## REQUIREMENT 1:
In the rows, take everything from the start down to the line containing "534.0], [0, 0, 1]] dist [0.001011, -0.005518]" and write it out again with "scene" changed to "location" and nothing else altered. Omit the pictures.
[DOCUMENT TEXT Boundary: Start]
According to research from CV-Library, many employers’ ‘always-on culture’ is affecting employees’ sleep quality, stress levels, energy levels, family life and work-life balance. One study found that just the anticipatory stress of expecting after-hours emails might negatively affect well-being.

Conversely, a 2015 study from the University of British Columbia found that people who were limited to checking their email just three times a day had lower stress levels than when allowed to check it an unlimited number of times. 

Switching off

An ‘always-on culture’ could affect employees’ sleep quality, stress and energy levels, and family life.

Providing more flexible working to employees may help to relieve the pressure of an ‘always on’ work culture, by allowing employees to work when it suits them. It might also improve companies’ talent acquisition: half of employees Lockton surveyed cited flexible working hours as the most important benefit they could receive in the next 10 years.
[DOCUMENT TEXT Boundary: End]
[MATERIAL PROVIDED Boundary: Start]
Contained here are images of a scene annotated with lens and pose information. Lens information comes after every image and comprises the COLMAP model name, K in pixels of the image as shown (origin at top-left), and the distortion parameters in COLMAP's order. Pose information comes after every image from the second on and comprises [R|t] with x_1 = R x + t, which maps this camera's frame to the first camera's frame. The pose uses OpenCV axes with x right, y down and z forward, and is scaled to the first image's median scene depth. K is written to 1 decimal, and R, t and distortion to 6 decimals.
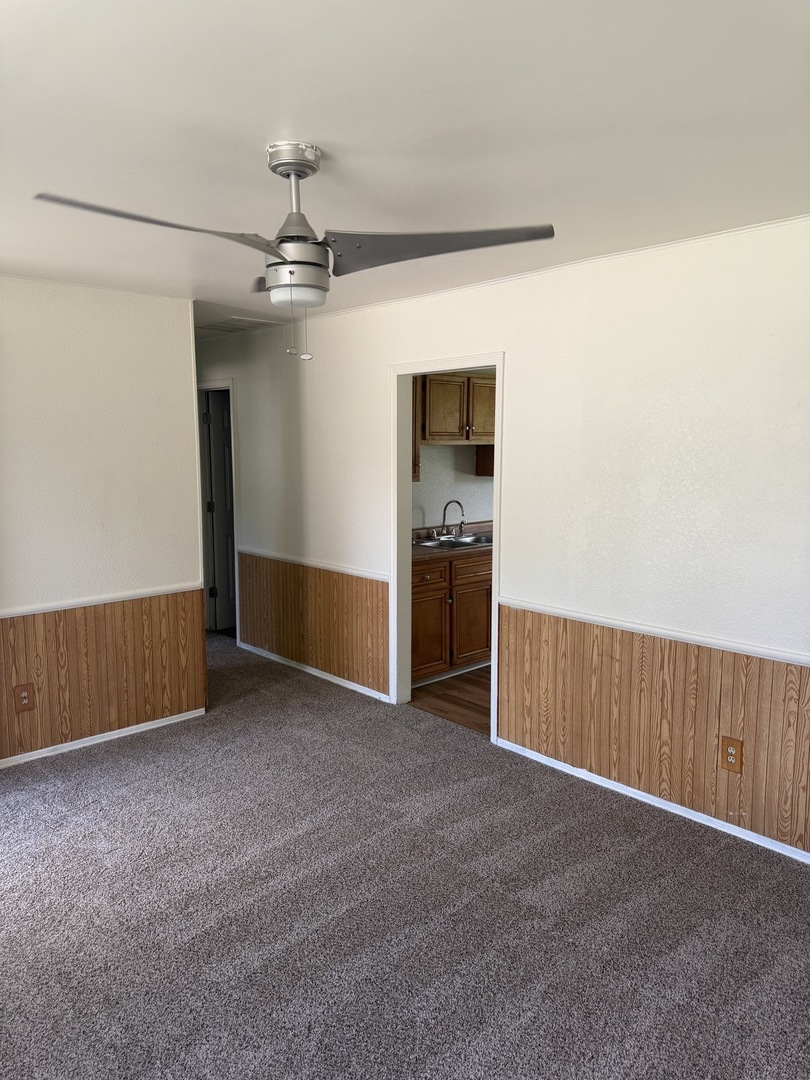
lens RADIAL K [[763.5, 0, 408.2], [0, 763.5, 534.0], [0, 0, 1]] dist [0.001011, -0.005518]
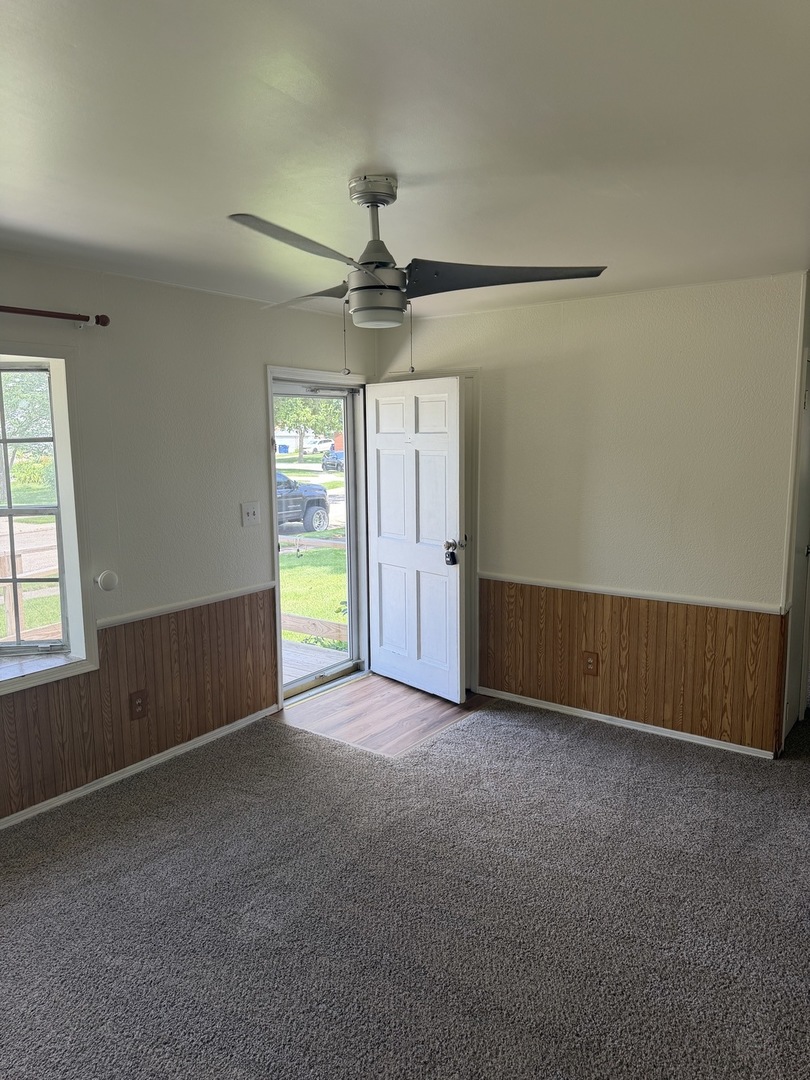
lens RADIAL K [[763.5, 0, 406.7], [0, 763.5, 541.8], [0, 0, 1]] dist [0.001011, -0.005518]
pose [[0.194400, 0.136221, -0.971418, 0.503525], [-0.117960, 0.986370, 0.114712, -0.062112], [0.973804, 0.092288, 0.207819, 0.441320]]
[MATERIAL PROVIDED Boundary: End]
## REQUIREMENT 2:
From the passage on always-on work culture, copy word for word everything from "Providing more flexible" down to "next 10 years.".

## REPLY 1:
Contained here are images of a location annotated with lens and pose information. Lens information comes after every image and comprises the COLMAP model name, K in pixels of the image as shown (origin at top-left), and the distortion parameters in COLMAP's order. Pose information comes after every image from the second on and comprises [R|t] with x_1 = R x + t, which maps this camera's frame to the first camera's frame. The pose uses OpenCV axes with x right, y down and z forward, and is scaled to the first image's median location depth. K is written to 1 decimal, and R, t and distortion to 6 decimals.
lens RADIAL K [[763.5, 0, 408.2], [0, 763.5, 534.0], [0, 0, 1]] dist [0.001011, -0.005518]

## REPLY 2:
Providing more flexible working to employees may help to relieve the pressure of an ‘always on’ work culture, by allowing employees to work when it suits them. It might also improve companies’ talent acquisition: half of employees Lockton surveyed cited flexible working hours as the most important benefit they could receive in the next 10 years.